#### [WORK TASK]
Your answer should be one number, the count of lines in the entries holding the word "Neighbourhood".

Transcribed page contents
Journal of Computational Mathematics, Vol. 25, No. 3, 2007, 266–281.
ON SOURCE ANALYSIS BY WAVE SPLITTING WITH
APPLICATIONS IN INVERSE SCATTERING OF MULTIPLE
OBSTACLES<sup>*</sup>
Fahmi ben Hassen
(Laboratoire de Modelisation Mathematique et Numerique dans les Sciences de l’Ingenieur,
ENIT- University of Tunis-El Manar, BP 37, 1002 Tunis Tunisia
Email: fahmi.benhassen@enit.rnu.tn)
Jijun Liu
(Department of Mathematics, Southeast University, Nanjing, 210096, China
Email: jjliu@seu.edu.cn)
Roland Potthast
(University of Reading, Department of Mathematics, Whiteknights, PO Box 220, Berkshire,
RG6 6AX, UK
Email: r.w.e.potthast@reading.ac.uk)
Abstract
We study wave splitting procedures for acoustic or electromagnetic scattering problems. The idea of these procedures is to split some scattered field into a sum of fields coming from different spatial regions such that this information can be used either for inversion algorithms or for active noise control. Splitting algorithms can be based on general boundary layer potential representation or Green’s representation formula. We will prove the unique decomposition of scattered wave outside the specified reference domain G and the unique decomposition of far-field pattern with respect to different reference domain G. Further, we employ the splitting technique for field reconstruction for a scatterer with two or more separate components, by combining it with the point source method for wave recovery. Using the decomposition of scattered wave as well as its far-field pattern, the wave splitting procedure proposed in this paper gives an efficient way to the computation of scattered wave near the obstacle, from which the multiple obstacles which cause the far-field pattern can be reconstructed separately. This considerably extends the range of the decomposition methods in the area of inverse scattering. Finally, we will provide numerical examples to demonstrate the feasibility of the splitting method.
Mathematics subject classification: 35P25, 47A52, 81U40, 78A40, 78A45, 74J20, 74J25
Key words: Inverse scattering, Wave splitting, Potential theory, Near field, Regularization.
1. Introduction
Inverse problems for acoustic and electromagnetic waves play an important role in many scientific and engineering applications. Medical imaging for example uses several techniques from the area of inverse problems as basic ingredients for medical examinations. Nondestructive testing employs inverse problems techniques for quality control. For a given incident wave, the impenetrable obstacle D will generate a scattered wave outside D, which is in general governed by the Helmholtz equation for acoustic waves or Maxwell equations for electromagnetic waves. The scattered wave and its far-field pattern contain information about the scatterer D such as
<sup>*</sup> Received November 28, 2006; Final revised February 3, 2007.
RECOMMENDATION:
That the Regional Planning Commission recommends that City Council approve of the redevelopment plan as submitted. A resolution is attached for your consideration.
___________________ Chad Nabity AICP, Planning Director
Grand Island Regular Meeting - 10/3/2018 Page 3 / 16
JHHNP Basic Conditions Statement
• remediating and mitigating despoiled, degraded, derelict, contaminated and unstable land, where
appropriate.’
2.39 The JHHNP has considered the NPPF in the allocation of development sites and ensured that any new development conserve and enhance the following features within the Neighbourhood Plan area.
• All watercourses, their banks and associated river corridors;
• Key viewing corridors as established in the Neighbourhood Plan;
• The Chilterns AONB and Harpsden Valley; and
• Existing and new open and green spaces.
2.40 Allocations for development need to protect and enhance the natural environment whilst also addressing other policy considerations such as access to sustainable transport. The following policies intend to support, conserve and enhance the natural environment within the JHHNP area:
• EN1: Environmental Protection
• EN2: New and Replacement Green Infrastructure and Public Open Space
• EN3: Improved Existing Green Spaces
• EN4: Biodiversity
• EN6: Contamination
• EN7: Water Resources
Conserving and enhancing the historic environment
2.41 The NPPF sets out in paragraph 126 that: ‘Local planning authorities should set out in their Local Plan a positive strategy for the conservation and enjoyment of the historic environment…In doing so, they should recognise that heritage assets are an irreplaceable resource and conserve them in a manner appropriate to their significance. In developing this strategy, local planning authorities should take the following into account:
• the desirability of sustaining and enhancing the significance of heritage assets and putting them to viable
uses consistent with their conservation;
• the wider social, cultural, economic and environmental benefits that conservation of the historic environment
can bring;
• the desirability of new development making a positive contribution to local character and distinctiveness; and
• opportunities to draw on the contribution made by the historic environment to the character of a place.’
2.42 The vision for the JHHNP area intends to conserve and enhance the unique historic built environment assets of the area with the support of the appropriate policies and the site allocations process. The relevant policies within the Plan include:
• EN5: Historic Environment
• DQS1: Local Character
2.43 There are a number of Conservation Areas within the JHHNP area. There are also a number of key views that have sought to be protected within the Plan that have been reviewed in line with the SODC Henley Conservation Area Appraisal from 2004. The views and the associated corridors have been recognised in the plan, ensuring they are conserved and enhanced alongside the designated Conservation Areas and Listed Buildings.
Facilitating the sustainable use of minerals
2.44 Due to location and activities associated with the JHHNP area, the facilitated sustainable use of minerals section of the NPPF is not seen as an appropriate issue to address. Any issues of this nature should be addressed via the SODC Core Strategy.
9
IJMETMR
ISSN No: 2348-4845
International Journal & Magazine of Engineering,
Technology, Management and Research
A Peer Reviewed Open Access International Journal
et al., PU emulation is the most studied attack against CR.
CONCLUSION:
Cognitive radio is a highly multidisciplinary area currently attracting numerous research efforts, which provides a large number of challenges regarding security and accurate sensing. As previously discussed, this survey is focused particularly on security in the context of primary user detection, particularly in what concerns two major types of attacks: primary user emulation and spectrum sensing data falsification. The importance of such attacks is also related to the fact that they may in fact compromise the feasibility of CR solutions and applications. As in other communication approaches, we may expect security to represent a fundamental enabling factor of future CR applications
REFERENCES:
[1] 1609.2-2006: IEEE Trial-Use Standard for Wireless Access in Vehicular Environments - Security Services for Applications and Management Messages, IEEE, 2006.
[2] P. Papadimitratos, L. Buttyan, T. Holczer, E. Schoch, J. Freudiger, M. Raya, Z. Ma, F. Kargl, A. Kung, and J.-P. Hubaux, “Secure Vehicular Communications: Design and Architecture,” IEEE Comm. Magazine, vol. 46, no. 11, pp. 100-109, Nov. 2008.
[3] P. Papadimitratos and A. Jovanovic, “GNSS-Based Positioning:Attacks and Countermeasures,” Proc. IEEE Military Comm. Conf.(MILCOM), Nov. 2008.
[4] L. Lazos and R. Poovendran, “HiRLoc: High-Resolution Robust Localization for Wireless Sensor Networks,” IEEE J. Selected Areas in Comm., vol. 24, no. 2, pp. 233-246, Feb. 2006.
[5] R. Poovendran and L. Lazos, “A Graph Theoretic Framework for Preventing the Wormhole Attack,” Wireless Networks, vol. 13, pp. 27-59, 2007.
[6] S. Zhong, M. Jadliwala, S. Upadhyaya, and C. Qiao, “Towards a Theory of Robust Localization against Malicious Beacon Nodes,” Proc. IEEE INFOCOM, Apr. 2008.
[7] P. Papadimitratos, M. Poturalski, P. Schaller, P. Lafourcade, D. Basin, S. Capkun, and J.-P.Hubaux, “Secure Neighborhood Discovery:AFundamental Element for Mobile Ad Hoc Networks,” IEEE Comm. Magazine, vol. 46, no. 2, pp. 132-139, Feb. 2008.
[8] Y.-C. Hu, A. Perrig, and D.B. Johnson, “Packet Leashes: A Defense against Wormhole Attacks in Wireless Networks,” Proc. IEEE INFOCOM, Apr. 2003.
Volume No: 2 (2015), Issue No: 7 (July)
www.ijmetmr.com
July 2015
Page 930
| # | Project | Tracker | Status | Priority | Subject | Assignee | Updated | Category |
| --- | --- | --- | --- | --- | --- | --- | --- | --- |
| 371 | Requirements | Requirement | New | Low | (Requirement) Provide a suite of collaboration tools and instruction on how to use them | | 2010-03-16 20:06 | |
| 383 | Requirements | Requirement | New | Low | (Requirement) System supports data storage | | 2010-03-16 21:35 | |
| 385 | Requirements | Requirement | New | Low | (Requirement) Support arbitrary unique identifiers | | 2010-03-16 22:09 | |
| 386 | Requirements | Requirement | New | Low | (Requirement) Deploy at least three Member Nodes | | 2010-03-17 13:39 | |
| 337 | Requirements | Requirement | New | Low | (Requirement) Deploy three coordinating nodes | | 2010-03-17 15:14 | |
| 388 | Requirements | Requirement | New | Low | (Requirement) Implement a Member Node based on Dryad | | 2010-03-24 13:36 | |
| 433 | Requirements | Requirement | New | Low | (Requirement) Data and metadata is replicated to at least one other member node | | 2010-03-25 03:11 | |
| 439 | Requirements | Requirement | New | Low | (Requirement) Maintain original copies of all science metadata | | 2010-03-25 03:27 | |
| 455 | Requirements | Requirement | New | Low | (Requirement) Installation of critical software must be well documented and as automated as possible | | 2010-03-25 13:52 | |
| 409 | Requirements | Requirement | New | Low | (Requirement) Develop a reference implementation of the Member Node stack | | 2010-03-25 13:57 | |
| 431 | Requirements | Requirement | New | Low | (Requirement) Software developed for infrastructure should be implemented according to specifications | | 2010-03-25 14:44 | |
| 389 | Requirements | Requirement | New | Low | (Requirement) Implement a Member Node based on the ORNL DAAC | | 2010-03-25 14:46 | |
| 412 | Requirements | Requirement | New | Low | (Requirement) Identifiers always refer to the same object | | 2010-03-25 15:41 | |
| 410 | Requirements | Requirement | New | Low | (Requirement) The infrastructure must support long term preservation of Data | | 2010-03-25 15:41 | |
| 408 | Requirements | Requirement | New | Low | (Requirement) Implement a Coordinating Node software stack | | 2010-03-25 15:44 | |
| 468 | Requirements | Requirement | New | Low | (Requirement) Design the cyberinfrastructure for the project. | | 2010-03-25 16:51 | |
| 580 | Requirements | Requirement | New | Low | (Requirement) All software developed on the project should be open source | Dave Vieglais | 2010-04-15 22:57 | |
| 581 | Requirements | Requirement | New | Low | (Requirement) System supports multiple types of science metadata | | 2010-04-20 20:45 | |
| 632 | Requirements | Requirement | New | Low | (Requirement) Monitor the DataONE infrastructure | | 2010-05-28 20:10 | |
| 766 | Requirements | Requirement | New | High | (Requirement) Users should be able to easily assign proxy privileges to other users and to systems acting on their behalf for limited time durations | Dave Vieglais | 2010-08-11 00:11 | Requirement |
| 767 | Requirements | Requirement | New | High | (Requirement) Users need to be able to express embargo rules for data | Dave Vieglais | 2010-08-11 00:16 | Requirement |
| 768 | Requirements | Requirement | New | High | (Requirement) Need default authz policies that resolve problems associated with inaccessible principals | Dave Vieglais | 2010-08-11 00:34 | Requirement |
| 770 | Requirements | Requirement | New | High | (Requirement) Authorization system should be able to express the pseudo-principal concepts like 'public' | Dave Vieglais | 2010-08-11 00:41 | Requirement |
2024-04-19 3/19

#### [ANSWER AREA]
2